Let us consider the blow to France’s image that this uprising has had. In the Wednesday November 9th edition of “Le Figaro” (French newspaper), Eric de la Chesnais wrote an article whose title translates to “Tourists reluctant to come to Paris”. He highlighted comments from hotels like Hilton as they complained about cancellations and numerous questions from tourists about the security of the hotels in Paris. The minister of tourism, Leon Bertrand, finds the situation worrying enough to exclaim, “France is today the number one tourist destination in the world. Our competitors have every interest in what the negative images express about us. We must be vigilant. Tourism is an important sector for our economy.” The US, England, Japan, Russia and Australia have all made calls to their citizens to postpone trips to France. As an intern student at the reception of the Holiday Inn hotel in south west Paris, I’ve counted more than 5 clients so far who have questioned me about security as they prepare to go out.

Home front

An experienced country like France has the economic base to bounce back from such a crisis. The Eiffel tower will remain a ‘must see’….It is said, “See Paris and die”. Can SVG’s tourism survive such crises, however? Can we afford an image that is considered as unsafe? Tourism is perhaps 10 times more important to our country’s economy than it is to diverse economies like France.

So we must exert great efforts to protect our image to keep tourism alive.
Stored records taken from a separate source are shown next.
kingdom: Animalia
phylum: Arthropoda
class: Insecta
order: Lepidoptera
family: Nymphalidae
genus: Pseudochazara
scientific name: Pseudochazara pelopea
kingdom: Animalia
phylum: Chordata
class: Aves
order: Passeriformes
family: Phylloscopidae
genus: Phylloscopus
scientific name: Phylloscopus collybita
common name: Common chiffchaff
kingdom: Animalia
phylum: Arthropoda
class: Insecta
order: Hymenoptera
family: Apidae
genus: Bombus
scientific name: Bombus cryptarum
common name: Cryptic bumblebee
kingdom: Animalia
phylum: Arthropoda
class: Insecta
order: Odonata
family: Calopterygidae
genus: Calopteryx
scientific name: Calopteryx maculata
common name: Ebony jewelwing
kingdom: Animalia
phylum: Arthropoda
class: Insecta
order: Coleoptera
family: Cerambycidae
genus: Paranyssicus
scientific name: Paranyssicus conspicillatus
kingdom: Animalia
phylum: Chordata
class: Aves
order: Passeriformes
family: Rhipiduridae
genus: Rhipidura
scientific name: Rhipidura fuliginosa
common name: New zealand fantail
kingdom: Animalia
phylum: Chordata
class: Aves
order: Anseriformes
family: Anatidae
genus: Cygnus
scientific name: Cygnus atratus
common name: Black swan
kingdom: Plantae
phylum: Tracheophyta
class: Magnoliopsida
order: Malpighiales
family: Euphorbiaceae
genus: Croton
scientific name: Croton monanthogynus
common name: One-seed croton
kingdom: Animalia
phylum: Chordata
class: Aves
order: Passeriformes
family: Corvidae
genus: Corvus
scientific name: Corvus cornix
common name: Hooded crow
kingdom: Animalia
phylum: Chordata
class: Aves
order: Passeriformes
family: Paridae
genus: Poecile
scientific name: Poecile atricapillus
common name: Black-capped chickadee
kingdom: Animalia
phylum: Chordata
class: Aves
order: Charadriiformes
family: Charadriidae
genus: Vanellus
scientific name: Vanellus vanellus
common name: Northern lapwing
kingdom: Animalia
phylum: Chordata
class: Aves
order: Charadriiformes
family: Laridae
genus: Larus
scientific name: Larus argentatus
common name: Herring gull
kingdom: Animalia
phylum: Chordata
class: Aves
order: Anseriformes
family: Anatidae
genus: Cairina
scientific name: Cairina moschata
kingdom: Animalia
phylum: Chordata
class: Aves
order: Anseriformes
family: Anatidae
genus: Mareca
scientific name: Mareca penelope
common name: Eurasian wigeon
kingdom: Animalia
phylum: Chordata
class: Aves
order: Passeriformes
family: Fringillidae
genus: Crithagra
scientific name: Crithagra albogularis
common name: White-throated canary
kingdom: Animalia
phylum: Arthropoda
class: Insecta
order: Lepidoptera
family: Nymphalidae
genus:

But the lesson France can teach us today is not so much about threats from outside but the threats that develop inside the nation itself due to inadequate address of internal problems. Are Vincentians happy with the justice system? Are crimes being resolved and perpetrators being brought to justice? Is there police brutality? Are our returning graduates frustrated because of unemployment? Are feelings of discrimination and victimisation mounting? Are our politicians playing games for power while not addressing the real issues of the people? Are we dealing with poverty or are there more homeless children on the streets? Is there equal opportunity for all? Let us judge ourselves honestly. And if we have such sores and they are left to fester, our dream of keeping tourism alive beyond 2005 will dry up like a raisin in the sun. My dear people, let us be realistic in our tourism drive. It’s not just about tourist attractions and beautiful landscapes which we are privileged to have.

No matter how scenic SVG is, if our image is not maintained, tourists will not step foot here. Regard for God’s law and His righteousness seen reflected in proper execution of law and justice with respect for human rights, will save us many troubles. Let’s learn from the experiences of others.

Finally for those who may think that we are immune to such uprisings, take a quote from the great king leader Solomon who said, “Righteousness exalts a nation but sin is a reproach to any people” and I add…. any people whether it be France or SVG.